(Work order): The full text of the records below, minus any pictures, should be given back word for word.

Scene images with camera geometry data:

▼

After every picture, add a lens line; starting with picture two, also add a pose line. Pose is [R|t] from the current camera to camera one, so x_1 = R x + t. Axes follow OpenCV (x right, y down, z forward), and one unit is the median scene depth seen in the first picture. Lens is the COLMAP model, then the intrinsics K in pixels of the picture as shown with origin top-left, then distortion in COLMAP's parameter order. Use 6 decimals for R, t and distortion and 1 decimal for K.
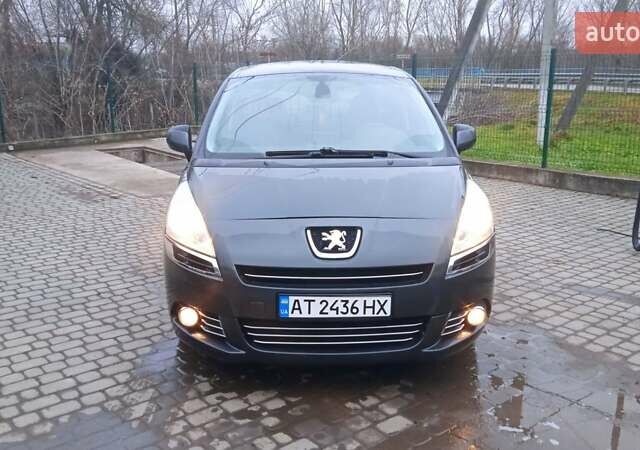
lens RADIAL K [[659.2, 0, 320.0], [0, 659.2, 225.0], [0, 0, 1]] dist [0.002766, 0.002424]
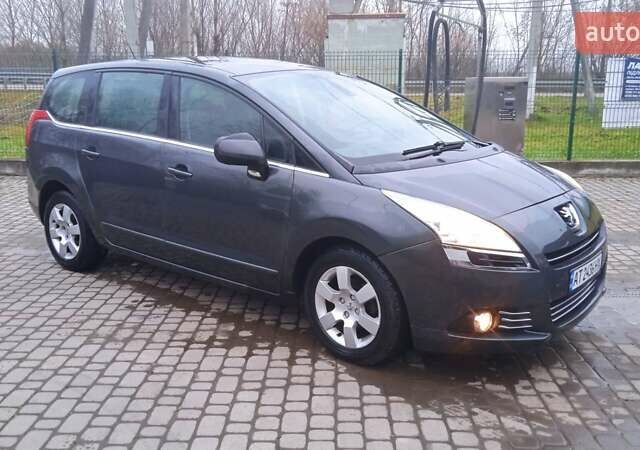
lens RADIAL K [[659.2, 0, 320.0], [0, 659.2, 225.0], [0, 0, 1]] dist [0.002766, 0.002424]
pose [[0.668333, -0.175425, 0.722881, -1.035570], [0.175250, 0.981572, 0.076177, -0.115729], [-0.722924, 0.075773, 0.686760, 0.501902]]
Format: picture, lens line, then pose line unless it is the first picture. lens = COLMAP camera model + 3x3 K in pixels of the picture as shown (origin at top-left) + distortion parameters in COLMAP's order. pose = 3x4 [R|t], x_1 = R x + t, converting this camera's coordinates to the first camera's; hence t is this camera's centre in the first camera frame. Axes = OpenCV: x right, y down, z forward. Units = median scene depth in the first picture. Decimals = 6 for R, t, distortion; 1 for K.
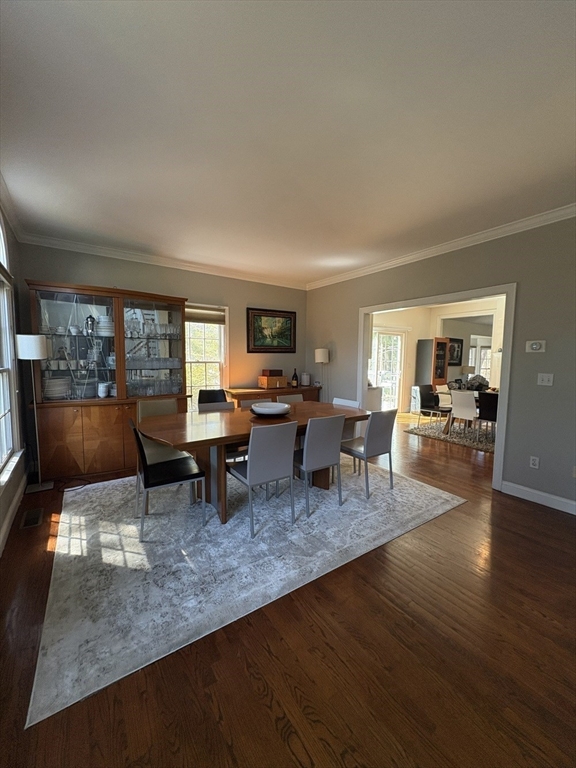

▲

(Reply to the task):
After every picture, add a lens line; starting with picture two, also add a pose line. Pose is [R|t] from the current camera to camera one, so x_1 = R x + t. Axes follow OpenCV (x right, y down, z forward), and one unit is the median scene depth seen in the first picture. Lens is the COLMAP model, then the intrinsics K in pixels of the picture as shown with origin top-left, then distortion in COLMAP's parameter order. Use 6 decimals for R, t and distortion and 1 decimal for K.
lens RADIAL K [[659.2, 0, 320.0], [0, 659.2, 225.0], [0, 0, 1]] dist [0.002766, 0.002424]
lens RADIAL K [[659.2, 0, 320.0], [0, 659.2, 225.0], [0, 0, 1]] dist [0.002766, 0.002424]
pose [[0.668333, -0.175425, 0.722881, -1.035570], [0.175250, 0.981572, 0.076177, -0.115729], [-0.722924, 0.075773, 0.686760, 0.501902]]
Format: picture, lens line, then pose line unless it is the first picture. lens = COLMAP camera model + 3x3 K in pixels of the picture as shown (origin at top-left) + distortion parameters in COLMAP's order. pose = 3x4 [R|t], x_1 = R x + t, converting this camera's coordinates to the first camera's; hence t is this camera's centre in the first camera frame. Axes = OpenCV: x right, y down, z forward. Units = median scene depth in the first picture. Decimals = 6 for R, t, distortion; 1 for K.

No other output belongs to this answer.